• Ce qui est demandé
Rassemblez et recopiez chaque ligne du matériel ci-dessous où figure le mot « values ». Tenez compte de la casse.

Entrées de données
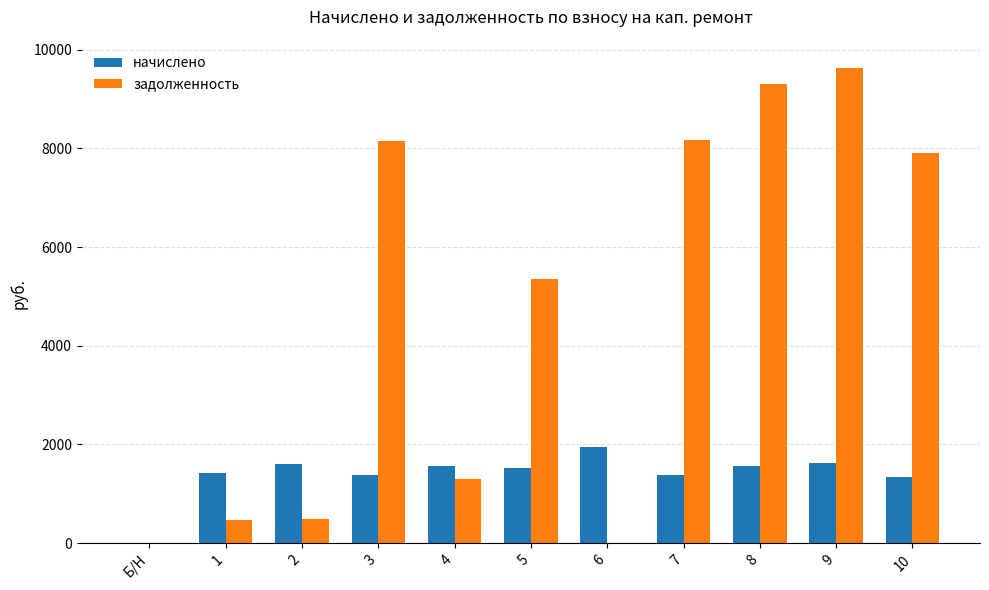

How many values in the задолженность series exceed 5362?

6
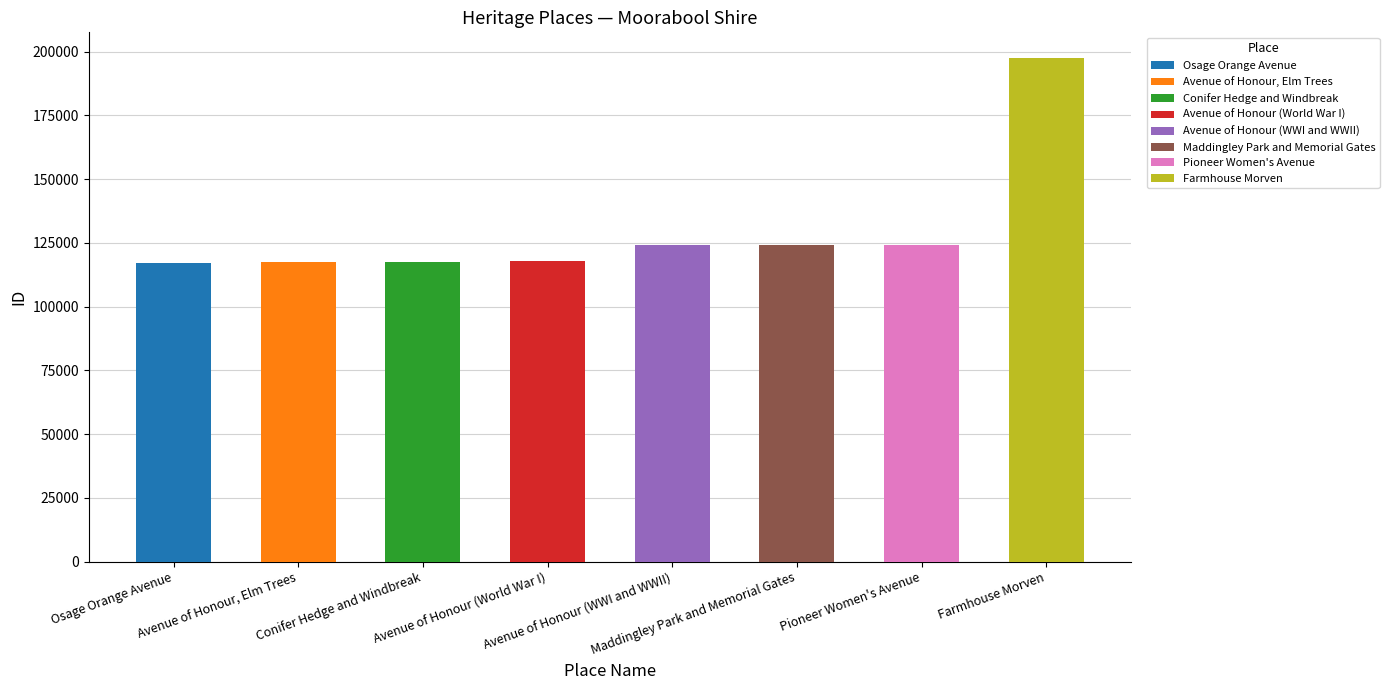

Reading right to left, transcribe all the data shown in this chart.

Farmhouse Morven=197645	Pioneer Women's Avenue=124325	Maddingley Park and Memorial Gates=124324	Avenue of Honour (WWI and WWII)=124291	Avenue of Honour (World War I)=118037	Conifer Hedge and Windbreak=117383	Avenue of Honour, Elm Trees=117381	Osage Orange Avenue=117041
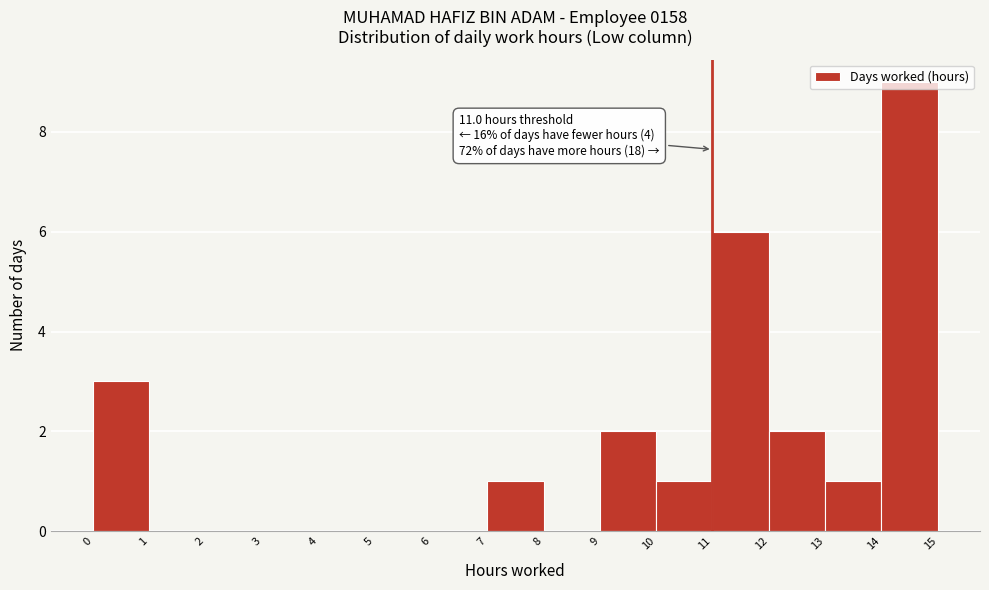

Over which range of the x-axis is the bar tallest?

14 to 15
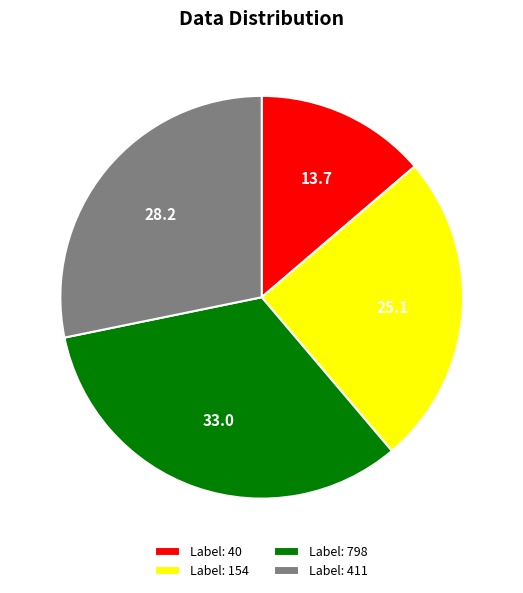

Do Label: 154 and Label: 40 together represent more than half of the pie?

No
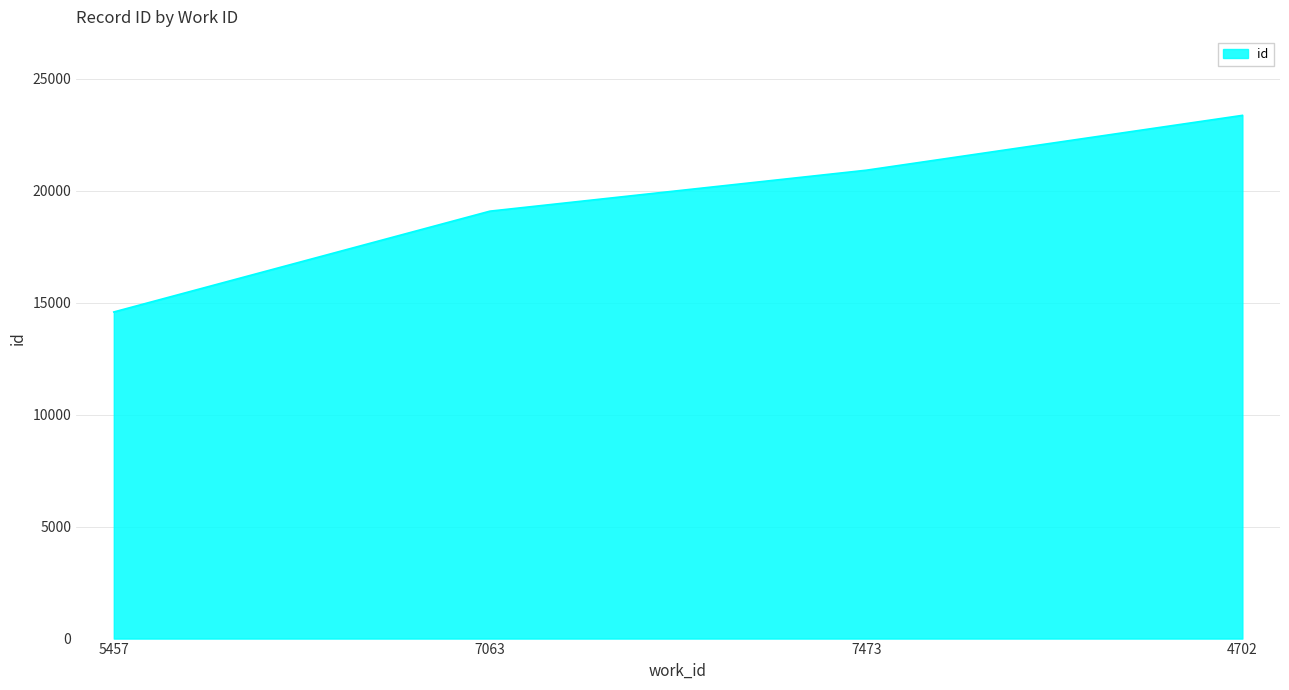

What is the ratio of the value at 7473 to the value at 5457?

1.4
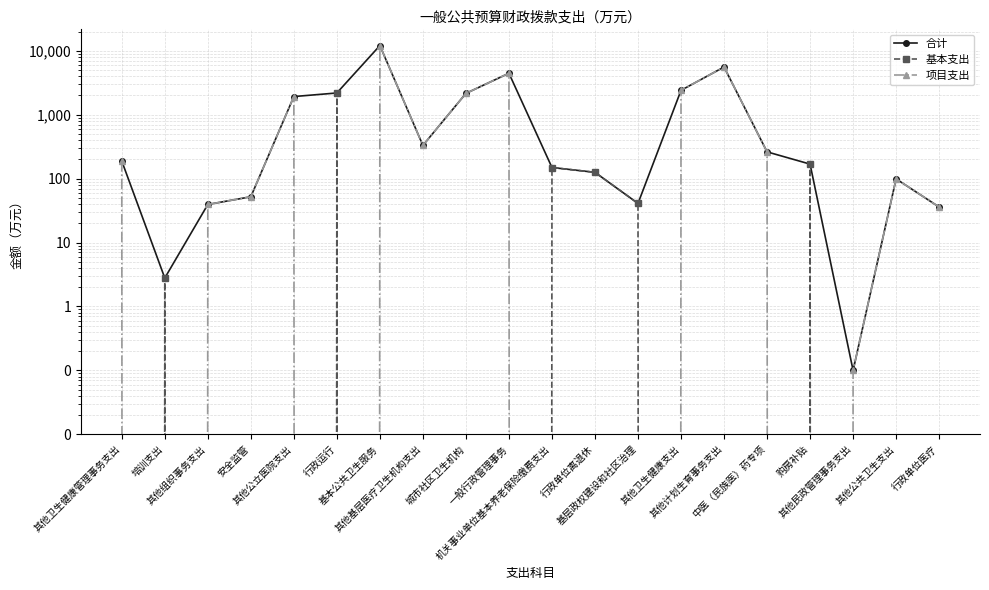

True or false: 项目支出 and 合计 cross at least once.

False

• Zone de réponse
How many values in the задолженность series exceed 5362?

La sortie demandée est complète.